◆ Task description: Look through the data below. Pick out the lines holding the string "aqui".

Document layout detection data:
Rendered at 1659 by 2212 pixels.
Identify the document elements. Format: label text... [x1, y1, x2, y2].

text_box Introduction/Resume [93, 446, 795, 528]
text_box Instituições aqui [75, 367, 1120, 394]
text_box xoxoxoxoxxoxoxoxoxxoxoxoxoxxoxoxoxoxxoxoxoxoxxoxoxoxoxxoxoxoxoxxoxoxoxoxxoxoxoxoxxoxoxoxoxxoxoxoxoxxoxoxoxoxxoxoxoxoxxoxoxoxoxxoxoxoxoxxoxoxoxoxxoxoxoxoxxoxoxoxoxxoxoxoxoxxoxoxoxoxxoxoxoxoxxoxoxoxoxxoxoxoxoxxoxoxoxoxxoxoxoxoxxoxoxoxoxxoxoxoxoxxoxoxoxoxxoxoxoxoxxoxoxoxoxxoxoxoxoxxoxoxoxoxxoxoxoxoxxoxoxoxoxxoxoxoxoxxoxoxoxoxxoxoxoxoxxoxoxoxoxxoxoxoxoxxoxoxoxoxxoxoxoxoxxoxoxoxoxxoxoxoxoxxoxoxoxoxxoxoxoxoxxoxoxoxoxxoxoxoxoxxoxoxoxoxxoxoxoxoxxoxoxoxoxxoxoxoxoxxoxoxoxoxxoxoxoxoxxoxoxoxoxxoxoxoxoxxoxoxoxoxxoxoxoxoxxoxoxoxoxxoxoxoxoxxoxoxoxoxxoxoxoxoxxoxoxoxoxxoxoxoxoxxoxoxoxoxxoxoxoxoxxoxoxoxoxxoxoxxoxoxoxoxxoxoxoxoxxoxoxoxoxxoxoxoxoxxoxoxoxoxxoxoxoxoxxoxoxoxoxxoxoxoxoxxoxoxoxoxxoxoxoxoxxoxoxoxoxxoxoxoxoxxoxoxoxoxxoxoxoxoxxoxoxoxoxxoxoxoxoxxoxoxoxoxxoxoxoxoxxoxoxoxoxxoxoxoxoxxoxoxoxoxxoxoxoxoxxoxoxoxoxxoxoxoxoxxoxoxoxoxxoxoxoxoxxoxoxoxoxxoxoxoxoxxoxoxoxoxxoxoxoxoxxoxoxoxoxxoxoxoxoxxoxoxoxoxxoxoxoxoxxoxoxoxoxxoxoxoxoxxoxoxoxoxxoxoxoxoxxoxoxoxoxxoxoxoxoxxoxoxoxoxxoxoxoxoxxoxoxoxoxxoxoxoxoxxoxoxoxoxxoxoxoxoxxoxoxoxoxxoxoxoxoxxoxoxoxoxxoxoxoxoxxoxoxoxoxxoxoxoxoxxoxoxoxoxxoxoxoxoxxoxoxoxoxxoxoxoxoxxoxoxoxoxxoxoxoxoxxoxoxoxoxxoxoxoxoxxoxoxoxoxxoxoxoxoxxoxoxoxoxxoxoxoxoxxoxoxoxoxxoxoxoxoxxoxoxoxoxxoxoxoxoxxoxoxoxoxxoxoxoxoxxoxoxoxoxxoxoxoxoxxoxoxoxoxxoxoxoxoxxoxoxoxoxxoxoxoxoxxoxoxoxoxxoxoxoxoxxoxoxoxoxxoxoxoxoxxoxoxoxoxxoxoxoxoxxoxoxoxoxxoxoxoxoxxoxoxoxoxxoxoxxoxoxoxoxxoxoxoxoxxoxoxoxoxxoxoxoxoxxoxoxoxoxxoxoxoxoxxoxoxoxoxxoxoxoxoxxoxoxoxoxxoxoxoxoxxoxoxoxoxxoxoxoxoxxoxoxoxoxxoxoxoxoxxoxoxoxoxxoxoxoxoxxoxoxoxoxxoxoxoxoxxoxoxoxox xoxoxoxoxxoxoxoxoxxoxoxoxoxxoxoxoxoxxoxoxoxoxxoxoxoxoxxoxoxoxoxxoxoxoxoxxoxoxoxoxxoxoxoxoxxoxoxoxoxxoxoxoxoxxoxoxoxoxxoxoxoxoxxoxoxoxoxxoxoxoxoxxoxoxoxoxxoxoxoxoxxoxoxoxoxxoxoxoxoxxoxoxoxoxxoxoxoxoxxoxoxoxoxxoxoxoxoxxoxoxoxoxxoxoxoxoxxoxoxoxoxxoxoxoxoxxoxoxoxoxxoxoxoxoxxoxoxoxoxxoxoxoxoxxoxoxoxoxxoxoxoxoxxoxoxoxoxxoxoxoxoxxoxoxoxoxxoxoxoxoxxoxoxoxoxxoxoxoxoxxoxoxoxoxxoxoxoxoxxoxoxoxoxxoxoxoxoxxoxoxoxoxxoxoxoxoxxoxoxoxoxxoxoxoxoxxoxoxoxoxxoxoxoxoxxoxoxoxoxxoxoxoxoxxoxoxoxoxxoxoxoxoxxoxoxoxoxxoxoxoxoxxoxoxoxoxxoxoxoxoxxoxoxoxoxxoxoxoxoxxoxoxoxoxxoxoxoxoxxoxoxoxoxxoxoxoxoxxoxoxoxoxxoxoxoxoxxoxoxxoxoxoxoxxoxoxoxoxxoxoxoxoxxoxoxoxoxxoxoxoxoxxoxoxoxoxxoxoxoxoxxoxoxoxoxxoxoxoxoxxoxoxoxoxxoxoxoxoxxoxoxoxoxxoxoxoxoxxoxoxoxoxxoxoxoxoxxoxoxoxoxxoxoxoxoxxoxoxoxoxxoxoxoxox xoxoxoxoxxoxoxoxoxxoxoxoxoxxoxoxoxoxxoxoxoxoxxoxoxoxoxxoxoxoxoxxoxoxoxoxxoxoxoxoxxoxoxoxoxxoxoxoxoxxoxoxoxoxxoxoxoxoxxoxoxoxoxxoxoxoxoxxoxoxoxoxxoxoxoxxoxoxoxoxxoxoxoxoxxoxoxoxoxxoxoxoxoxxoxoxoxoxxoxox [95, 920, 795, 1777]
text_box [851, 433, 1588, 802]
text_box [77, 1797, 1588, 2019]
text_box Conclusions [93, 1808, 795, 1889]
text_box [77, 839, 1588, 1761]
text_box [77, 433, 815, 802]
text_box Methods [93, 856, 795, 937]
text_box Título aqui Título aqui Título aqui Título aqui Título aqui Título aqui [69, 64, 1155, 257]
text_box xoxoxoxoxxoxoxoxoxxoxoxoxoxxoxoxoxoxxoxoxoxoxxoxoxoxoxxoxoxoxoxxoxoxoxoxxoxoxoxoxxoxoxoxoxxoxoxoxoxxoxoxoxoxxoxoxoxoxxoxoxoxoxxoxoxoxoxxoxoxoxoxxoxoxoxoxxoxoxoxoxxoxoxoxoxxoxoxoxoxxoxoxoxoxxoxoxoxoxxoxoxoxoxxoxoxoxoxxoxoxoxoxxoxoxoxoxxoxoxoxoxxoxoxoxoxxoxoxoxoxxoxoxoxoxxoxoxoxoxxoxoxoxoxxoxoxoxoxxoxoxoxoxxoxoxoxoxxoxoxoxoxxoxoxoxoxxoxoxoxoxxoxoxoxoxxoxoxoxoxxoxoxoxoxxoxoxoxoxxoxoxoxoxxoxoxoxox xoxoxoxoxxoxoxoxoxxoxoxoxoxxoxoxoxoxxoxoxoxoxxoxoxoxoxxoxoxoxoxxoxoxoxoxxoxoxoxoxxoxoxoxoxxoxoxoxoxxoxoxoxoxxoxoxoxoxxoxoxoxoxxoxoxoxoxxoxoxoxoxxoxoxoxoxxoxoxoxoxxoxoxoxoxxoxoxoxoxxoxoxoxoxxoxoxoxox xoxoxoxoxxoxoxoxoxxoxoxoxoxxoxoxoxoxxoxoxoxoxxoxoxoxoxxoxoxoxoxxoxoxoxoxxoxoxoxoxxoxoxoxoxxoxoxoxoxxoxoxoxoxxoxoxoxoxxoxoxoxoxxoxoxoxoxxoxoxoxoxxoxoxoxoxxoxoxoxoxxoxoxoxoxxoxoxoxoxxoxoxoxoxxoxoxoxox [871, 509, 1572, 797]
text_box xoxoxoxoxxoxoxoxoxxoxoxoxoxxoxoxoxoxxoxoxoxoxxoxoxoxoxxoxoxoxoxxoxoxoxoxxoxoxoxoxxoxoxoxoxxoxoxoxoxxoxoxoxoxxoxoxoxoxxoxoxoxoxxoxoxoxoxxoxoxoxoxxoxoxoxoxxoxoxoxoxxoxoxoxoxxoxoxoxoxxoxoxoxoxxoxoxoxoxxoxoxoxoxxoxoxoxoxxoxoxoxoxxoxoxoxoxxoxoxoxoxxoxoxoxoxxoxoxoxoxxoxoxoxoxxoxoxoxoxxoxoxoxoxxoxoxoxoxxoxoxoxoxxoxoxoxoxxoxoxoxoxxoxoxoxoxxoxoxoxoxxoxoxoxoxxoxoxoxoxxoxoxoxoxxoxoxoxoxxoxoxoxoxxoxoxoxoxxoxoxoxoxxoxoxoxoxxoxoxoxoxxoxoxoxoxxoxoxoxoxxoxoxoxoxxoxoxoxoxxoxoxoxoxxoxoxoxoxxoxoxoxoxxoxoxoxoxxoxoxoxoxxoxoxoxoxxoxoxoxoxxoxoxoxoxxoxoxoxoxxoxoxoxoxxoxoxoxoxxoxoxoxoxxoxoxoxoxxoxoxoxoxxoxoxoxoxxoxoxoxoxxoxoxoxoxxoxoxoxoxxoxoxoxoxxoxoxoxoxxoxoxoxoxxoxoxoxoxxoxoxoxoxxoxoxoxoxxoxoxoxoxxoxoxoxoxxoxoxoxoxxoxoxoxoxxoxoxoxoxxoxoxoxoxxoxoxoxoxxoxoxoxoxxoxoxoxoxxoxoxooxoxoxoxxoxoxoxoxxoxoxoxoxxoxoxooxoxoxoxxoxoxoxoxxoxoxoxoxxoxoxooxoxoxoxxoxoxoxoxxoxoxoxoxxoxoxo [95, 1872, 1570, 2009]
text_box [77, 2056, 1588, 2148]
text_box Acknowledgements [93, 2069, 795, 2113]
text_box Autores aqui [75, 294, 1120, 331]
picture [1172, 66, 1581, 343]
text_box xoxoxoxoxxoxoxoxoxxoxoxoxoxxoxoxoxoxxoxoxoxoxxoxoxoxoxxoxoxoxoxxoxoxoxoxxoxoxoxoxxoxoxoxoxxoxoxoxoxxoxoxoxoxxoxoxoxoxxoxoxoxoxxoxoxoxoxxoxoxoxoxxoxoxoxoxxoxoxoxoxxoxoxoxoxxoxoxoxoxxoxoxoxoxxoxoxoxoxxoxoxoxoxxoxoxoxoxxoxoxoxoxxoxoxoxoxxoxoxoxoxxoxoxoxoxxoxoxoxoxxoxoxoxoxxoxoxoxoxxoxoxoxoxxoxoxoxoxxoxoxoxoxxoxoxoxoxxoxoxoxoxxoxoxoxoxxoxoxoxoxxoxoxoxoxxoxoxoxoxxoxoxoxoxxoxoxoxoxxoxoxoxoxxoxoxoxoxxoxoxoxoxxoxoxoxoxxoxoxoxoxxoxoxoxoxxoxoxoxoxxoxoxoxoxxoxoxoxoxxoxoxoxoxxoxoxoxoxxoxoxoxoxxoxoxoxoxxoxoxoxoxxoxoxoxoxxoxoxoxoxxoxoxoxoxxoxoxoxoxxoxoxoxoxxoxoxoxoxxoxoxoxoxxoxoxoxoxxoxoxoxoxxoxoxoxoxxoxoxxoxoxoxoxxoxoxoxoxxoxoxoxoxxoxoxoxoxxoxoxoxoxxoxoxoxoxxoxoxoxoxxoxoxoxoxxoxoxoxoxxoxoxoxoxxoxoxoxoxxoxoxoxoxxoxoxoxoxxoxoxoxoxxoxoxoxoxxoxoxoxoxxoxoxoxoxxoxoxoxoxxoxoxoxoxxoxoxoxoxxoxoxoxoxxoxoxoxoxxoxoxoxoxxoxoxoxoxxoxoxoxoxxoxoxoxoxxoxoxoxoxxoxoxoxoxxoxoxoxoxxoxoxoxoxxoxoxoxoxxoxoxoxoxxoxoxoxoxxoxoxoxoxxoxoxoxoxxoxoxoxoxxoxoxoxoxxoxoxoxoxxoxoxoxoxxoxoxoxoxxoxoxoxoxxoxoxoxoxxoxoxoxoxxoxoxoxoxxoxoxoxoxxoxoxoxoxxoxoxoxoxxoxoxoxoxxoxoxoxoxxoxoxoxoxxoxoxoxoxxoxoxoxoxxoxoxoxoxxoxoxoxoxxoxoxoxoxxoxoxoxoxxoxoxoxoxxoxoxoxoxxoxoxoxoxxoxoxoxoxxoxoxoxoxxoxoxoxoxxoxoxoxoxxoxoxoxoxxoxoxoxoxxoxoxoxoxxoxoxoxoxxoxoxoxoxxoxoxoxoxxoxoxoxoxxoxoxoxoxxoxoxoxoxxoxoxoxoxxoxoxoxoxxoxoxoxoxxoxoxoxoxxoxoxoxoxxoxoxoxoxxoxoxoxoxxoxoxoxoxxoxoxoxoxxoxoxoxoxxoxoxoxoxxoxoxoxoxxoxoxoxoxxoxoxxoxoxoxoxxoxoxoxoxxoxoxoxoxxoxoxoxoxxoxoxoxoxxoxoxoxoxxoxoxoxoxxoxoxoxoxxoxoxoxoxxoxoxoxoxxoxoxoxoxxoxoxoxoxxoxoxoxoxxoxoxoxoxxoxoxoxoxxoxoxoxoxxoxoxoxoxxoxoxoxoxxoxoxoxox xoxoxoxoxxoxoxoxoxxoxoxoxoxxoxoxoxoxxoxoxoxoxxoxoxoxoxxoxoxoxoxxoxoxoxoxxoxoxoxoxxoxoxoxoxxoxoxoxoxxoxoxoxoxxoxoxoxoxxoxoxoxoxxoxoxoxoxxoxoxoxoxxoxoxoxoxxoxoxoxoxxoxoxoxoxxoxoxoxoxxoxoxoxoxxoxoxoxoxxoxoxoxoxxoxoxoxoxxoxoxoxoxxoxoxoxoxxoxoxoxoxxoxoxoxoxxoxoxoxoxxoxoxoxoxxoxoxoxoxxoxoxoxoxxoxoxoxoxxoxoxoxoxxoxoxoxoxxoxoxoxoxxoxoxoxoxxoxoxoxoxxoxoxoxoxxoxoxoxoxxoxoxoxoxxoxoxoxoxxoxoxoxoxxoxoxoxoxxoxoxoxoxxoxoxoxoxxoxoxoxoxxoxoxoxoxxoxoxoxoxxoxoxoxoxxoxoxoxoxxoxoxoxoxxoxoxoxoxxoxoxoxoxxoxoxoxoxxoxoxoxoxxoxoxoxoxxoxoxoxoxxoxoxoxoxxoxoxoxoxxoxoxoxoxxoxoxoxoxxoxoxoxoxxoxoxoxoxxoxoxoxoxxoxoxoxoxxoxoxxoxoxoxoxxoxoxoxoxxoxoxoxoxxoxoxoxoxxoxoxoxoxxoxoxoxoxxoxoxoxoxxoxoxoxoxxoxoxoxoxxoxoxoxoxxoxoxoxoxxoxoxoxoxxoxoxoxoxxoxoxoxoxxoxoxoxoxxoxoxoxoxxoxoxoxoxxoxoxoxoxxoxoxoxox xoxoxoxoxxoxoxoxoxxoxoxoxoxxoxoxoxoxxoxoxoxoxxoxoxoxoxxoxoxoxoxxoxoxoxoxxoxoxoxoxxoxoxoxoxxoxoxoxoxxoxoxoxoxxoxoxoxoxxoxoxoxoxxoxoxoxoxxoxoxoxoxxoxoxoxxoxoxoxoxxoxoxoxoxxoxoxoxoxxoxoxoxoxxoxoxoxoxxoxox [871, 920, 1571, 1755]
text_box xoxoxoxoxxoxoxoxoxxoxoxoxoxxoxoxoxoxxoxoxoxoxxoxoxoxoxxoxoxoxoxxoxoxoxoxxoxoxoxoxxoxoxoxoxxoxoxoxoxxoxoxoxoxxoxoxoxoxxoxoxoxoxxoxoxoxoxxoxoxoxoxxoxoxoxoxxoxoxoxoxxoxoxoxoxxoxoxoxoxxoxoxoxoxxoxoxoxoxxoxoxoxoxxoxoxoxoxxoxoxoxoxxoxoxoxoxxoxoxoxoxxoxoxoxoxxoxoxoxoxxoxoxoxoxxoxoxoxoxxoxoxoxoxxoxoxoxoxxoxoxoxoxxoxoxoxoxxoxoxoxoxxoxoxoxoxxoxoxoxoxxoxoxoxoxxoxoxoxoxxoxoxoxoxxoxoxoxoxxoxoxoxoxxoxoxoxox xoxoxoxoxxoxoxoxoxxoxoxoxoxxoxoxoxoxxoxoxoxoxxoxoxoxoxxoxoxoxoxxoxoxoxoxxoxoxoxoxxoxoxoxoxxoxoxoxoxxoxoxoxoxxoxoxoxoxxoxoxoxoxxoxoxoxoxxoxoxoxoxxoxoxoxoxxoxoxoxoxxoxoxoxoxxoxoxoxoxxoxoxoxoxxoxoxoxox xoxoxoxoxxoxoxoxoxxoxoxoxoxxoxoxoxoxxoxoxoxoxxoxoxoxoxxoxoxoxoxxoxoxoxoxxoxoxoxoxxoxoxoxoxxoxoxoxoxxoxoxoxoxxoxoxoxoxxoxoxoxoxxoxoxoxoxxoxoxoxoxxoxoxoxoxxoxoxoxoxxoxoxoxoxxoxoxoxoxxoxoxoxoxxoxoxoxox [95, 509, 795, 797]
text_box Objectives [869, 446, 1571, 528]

◆ Answer area:
text_box Instituições aqui [75, 367, 1120, 394]
text_box Título aqui Título aqui Título aqui Título aqui Título aqui Título aqui [69, 64, 1155, 257]
text_box Autores aqui [75, 294, 1120, 331]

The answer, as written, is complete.